Pourquoi avez-vous fait l’ENA ?

Rémy : « C’était un peu dans la nature des choses, car j’avais commencé une carrière administrative au ministère des finances tout en finissant ma licence en droit. Venant d’une famille rurale, je rêvais  de servir l’État. A l’époque, notre mentor était Michel Debré, qui a ouvert plus largement la fonction publique. Il faut dire que nous avions la chance d'avoir un  État-patron attirant, fort et respecté. »

Lucette : « On avait l’impression de pouvoir servir à quelque chose.

Rémy : « Exactement, il y avait d’énormes chantiers et d’importants dossiers à traiter. L’administration connaissait de grandes réformes et Michel Debré, d'une certaine façon,  nous tendait la main. »

Lucette : « Je rejoins mon mari sur l’aspect promotion sociale, mais je dois dire que je viens de beaucoup plus loin…! Je suis née au Maroc et suis arrivée en France à vingt-et-un ans après avoir travaillé deux ans puis obtenu une bourse pour me former au secrétariat de direction. A Paris, je suis devenue secrétaire sténo-dactylo dans la nouvelle administration qui venait d'être créée, chargée de la coopération avec l’Afrique.Mais je souhaitais progresser dans ma carrière. Dans la mesure où je n’avais étudié ni le droit ni l’économie, le seul concours qui m’était accessible, était, paradoxalement,  le pré-concours de l’ENA. »

Rémy : « Oui, je me souviens qu'on évitait les concours où les langues étrangères risquaient d'être un écueil quand on vient d'un milieu rural  ».

Lucette : « Le concours, qui consistait en une épreuve de synthèse ne requérait pas de connaissances précises et offrait deux années rémunérées de préparation au concours de l’ENA. Il fallait juste se lancer et ne pas croire que c’était impossible ! »

Enfants, que souhaitiez-vous devenir ?

Lucette : « Je n’avais pas de rêve particulier. Dans mon milieu, l’idée de l’avenir d’une fille était relativement simple : le mariage un point c’est tout. »  

Rémy : « Je n’avais pas non plus de vocation. J’ai grandi dans un milieu rural soumis à des contraintes importantes, l'exode rural avait déjà commencé, et l'avenir des métiers agricoles était des plus incertains. En fait, je cherchais juste un créneau où je puisse valoriser mon cursus universitaire tout en gagnant ma vie.  »

En sortant de l’ENA … 

Lucette : « Je suis entrée au ministère du travail et me suis occupée de  formation professionnelle. Même si ma carrière m’a menée vers d’autres ministères, je suis revenue à mes premières amours et j’ai fini comme sous-directeur chargé de la formation professionnelle et de l'Emploi  . Entre temps, j’ai choisi ma mobilité au ministère de l’agriculture… »

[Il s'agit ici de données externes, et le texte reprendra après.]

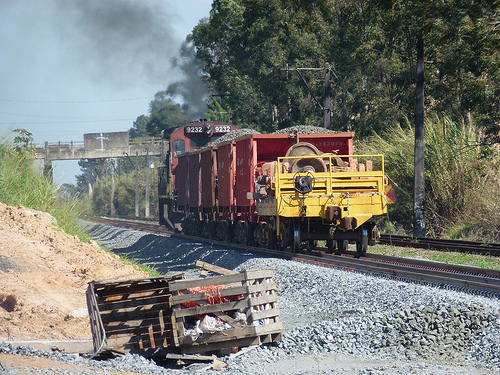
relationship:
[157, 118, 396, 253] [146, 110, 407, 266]
car forming train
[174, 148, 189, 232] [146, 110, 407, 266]
car forming train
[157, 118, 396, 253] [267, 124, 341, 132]
car filled with gravel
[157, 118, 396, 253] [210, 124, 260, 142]
car filled with gravel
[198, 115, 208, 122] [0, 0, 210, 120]
smoke stack emitting smoke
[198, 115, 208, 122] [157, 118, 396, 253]
smoke stack built into car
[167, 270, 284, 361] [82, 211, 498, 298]
crate lying next to train tracks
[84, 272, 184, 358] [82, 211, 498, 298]
crate lying next to train tracks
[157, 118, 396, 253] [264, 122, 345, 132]
car filled with gravel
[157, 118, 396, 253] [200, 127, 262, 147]
car filled with gravel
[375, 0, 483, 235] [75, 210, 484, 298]
tree standing alongside train track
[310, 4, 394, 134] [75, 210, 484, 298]
tree standing alongside train track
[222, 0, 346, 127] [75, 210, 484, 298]
tree standing alongside train track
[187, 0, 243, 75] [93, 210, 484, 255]
tree standing alongside train track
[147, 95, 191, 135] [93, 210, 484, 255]
tree standing alongside train track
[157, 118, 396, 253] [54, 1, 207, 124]
car emitting smoke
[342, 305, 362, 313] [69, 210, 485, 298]
rock lying next to track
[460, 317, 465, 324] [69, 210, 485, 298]
rock lying next to track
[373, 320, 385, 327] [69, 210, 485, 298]
rock lying next to track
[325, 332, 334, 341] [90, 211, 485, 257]
rock lying next to track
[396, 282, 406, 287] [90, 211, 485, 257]
rock lying next to track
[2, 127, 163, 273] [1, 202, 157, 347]
grass sitting dirt mound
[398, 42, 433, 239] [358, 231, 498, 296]
trunk next to tracks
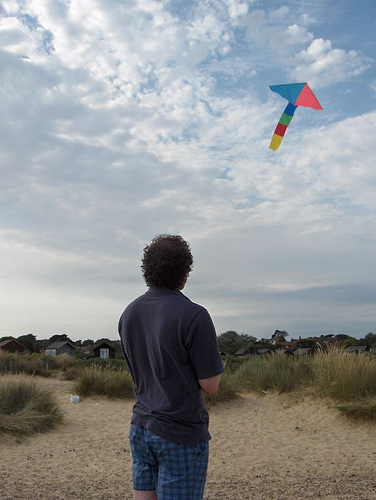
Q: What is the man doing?
A: Flying kites.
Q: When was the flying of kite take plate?
A: Daytime.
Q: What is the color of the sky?
A: Blue and white.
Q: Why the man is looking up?
A: To watch the kite.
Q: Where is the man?
A: In a field.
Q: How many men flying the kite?
A: One.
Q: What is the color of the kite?
A: Orange, blue, green, red and yellow.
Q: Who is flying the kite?
A: A man.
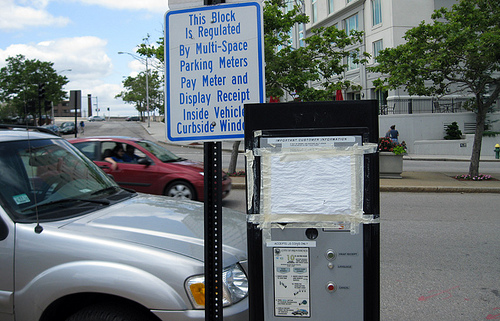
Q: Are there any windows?
A: Yes, there is a window.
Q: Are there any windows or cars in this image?
A: Yes, there is a window.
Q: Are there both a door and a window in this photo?
A: No, there is a window but no doors.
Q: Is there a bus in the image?
A: No, there are no buses.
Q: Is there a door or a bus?
A: No, there are no buses or doors.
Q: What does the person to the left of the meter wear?
A: The person wears a shirt.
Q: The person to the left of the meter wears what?
A: The person wears a shirt.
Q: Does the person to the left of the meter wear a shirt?
A: Yes, the person wears a shirt.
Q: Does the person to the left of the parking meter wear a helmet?
A: No, the person wears a shirt.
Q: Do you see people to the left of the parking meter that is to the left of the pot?
A: Yes, there is a person to the left of the meter.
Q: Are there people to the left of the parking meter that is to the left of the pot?
A: Yes, there is a person to the left of the meter.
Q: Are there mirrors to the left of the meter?
A: No, there is a person to the left of the meter.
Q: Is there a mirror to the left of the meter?
A: No, there is a person to the left of the meter.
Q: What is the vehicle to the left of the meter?
A: The vehicle is a car.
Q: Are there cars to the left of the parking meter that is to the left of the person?
A: Yes, there is a car to the left of the meter.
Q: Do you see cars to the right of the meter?
A: No, the car is to the left of the meter.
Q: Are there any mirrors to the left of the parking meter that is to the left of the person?
A: No, there is a car to the left of the parking meter.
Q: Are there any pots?
A: Yes, there is a pot.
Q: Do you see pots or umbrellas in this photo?
A: Yes, there is a pot.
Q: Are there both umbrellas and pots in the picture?
A: No, there is a pot but no umbrellas.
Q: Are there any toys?
A: No, there are no toys.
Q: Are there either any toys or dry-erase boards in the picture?
A: No, there are no toys or dry-erase boards.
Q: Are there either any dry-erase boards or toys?
A: No, there are no toys or dry-erase boards.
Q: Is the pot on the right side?
A: Yes, the pot is on the right of the image.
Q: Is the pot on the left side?
A: No, the pot is on the right of the image.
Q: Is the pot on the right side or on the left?
A: The pot is on the right of the image.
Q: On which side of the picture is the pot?
A: The pot is on the right of the image.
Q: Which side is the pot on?
A: The pot is on the right of the image.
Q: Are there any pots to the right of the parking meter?
A: Yes, there is a pot to the right of the parking meter.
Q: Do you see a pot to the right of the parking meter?
A: Yes, there is a pot to the right of the parking meter.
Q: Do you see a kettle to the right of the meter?
A: No, there is a pot to the right of the meter.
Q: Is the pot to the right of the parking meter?
A: Yes, the pot is to the right of the parking meter.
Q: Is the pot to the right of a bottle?
A: No, the pot is to the right of the parking meter.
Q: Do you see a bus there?
A: No, there are no buses.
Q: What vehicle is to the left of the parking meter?
A: The vehicle is a car.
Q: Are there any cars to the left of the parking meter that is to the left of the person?
A: Yes, there is a car to the left of the meter.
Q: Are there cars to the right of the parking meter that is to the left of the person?
A: No, the car is to the left of the parking meter.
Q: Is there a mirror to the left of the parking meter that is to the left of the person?
A: No, there is a car to the left of the parking meter.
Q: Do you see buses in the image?
A: No, there are no buses.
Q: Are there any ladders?
A: No, there are no ladders.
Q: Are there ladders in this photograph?
A: No, there are no ladders.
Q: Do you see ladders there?
A: No, there are no ladders.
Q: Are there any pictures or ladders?
A: No, there are no ladders or pictures.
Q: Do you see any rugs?
A: No, there are no rugs.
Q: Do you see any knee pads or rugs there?
A: No, there are no rugs or knee pads.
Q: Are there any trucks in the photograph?
A: No, there are no trucks.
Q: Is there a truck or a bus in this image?
A: No, there are no trucks or buses.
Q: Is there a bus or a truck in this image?
A: No, there are no trucks or buses.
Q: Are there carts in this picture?
A: No, there are no carts.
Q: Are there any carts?
A: No, there are no carts.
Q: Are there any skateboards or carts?
A: No, there are no carts or skateboards.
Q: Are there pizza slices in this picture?
A: No, there are no pizza slices.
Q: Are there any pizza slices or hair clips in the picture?
A: No, there are no pizza slices or hair clips.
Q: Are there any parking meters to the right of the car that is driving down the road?
A: Yes, there is a parking meter to the right of the car.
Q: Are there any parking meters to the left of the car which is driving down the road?
A: No, the parking meter is to the right of the car.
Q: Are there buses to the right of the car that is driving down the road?
A: No, there is a parking meter to the right of the car.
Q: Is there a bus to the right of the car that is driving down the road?
A: No, there is a parking meter to the right of the car.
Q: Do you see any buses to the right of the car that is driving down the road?
A: No, there is a parking meter to the right of the car.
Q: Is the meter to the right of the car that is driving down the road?
A: Yes, the meter is to the right of the car.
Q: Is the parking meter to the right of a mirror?
A: No, the parking meter is to the right of the car.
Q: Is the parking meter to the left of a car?
A: No, the parking meter is to the right of a car.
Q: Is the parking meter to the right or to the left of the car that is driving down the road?
A: The parking meter is to the right of the car.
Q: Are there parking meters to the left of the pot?
A: Yes, there is a parking meter to the left of the pot.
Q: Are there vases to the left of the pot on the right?
A: No, there is a parking meter to the left of the pot.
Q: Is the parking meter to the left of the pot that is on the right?
A: Yes, the parking meter is to the left of the pot.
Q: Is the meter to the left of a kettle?
A: No, the meter is to the left of the pot.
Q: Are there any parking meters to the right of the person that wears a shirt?
A: Yes, there is a parking meter to the right of the person.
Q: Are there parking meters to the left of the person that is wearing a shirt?
A: No, the parking meter is to the right of the person.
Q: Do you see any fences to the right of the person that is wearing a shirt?
A: No, there is a parking meter to the right of the person.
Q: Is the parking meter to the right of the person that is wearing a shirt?
A: Yes, the parking meter is to the right of the person.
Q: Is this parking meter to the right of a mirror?
A: No, the parking meter is to the right of the person.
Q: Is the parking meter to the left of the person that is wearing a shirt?
A: No, the parking meter is to the right of the person.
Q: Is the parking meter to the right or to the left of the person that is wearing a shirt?
A: The parking meter is to the right of the person.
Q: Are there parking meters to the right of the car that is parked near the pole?
A: Yes, there is a parking meter to the right of the car.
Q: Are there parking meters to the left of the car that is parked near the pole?
A: No, the parking meter is to the right of the car.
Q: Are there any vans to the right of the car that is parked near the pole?
A: No, there is a parking meter to the right of the car.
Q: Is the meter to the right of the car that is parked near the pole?
A: Yes, the meter is to the right of the car.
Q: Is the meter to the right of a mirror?
A: No, the meter is to the right of the car.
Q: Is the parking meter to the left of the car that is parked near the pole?
A: No, the parking meter is to the right of the car.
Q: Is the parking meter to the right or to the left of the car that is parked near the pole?
A: The parking meter is to the right of the car.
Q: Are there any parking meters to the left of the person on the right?
A: Yes, there is a parking meter to the left of the person.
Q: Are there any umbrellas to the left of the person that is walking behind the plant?
A: No, there is a parking meter to the left of the person.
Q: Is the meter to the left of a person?
A: Yes, the meter is to the left of a person.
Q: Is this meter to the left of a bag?
A: No, the meter is to the left of a person.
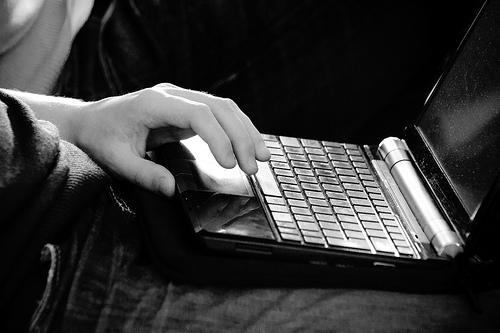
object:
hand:
[0, 81, 276, 199]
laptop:
[151, 0, 500, 277]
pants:
[0, 180, 499, 333]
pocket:
[21, 241, 64, 333]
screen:
[415, 0, 500, 221]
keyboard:
[243, 131, 417, 259]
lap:
[36, 227, 500, 333]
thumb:
[103, 145, 177, 199]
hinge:
[375, 135, 467, 261]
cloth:
[1, 0, 95, 95]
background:
[1, 0, 485, 144]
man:
[0, 77, 495, 332]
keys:
[331, 205, 355, 216]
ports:
[310, 260, 322, 266]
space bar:
[254, 160, 284, 197]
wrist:
[56, 94, 105, 146]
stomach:
[0, 89, 111, 257]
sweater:
[0, 91, 113, 321]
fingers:
[156, 94, 239, 172]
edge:
[189, 229, 463, 282]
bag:
[51, 0, 464, 296]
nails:
[151, 174, 172, 198]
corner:
[192, 228, 209, 248]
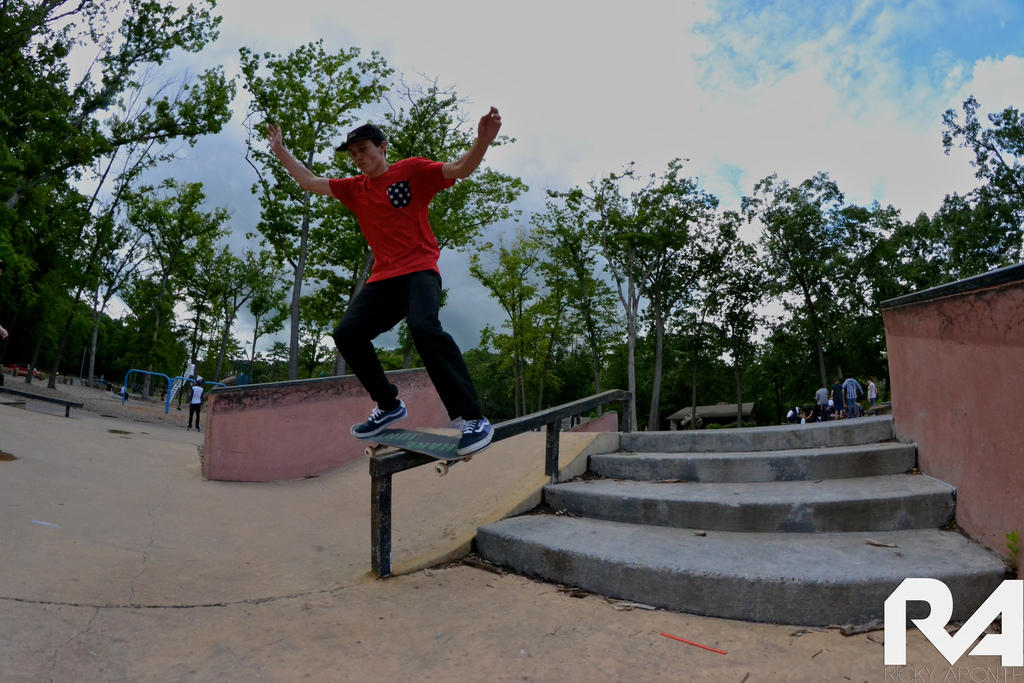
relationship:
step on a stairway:
[467, 501, 1021, 632] [462, 398, 998, 641]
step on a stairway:
[530, 463, 968, 536] [462, 398, 998, 641]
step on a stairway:
[582, 435, 925, 483] [462, 398, 998, 641]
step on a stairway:
[612, 416, 898, 448] [486, 424, 1022, 636]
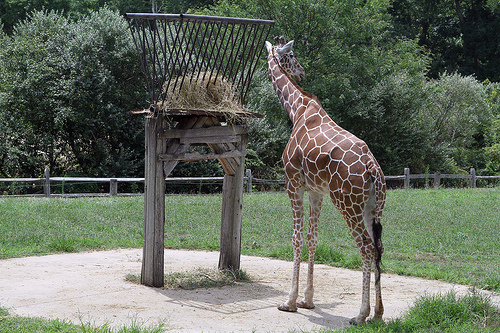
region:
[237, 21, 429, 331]
Giraffe standing inside the zoo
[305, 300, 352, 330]
Shadow of the giraffe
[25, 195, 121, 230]
Green color grass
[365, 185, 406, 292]
Tail with fringes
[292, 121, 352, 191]
Brown polygons on a cream color background of the giraffe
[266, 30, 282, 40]
Short knobbed horn of the giraffe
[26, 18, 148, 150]
Trees with leaves and branches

Rémy : « Par solidarité ! (rires) »

Lucette : « Oui par solidarité ! Mon mari est issu de ce milieu, je voulais le comprendre.»

Rémy : « Quelques souvenirs-flash d'un changement de direction. A la sortie de l’ENA, j’avais choisi l’inspection générale des affaires sociales car je voulais un travail qui garantisse un minimum d’indépendance et qui me permette de mieux connaître la France. Mais le destin en a voulu autrement :  J'ai été dirigé vers les cabinets ministériels et quelques missions spécifiques. Cela a duré 8 années...Travail particulièrement riche mais usant auprès des ministres. Le premier d'entre eux a été Robert Boulin, seul ministre de la République a avoir eu l'exclusivité des relations avec le Sénat pendant la crise institutionnelle sous le général de Gaulle. Son entregent était considérable. Difficile de trouver une meilleure école que la sienne pour s'initier à ces tâches, sa fin tragique nous a profondément attristés . J'ai continué ensuite, sous diverses formes,  avec d'autres ministres chargés des Affaires sociales.    Comme Robert Boulin, le Président Edgar Faure était un grand orateur devant les assemblées. Mais il fallait ensuite corriger ce qu'avaient pu retenir de leurs interventions les secrétaires des débats. Tâche bien délicate...Particulièrement à l'aise en toutes circonstances Edgar Faure avait fait un « come back » politique qui paraissait tout naturel. Avec lui le temps et l'heure comptaient peu car de longue date il consacrait très peu de temps au sommeil. Un soir, ou plutôt une nuit, il a téléphoné  alors que j'étais à la maternité pour la naissance de notre deuxième enfant. Il est tombé sur ma mère venue en renfort pour la circonstance. Surprise, ce n'était pas une naissance qu'on lui annonçait, mais un ministre qui lui parlait... »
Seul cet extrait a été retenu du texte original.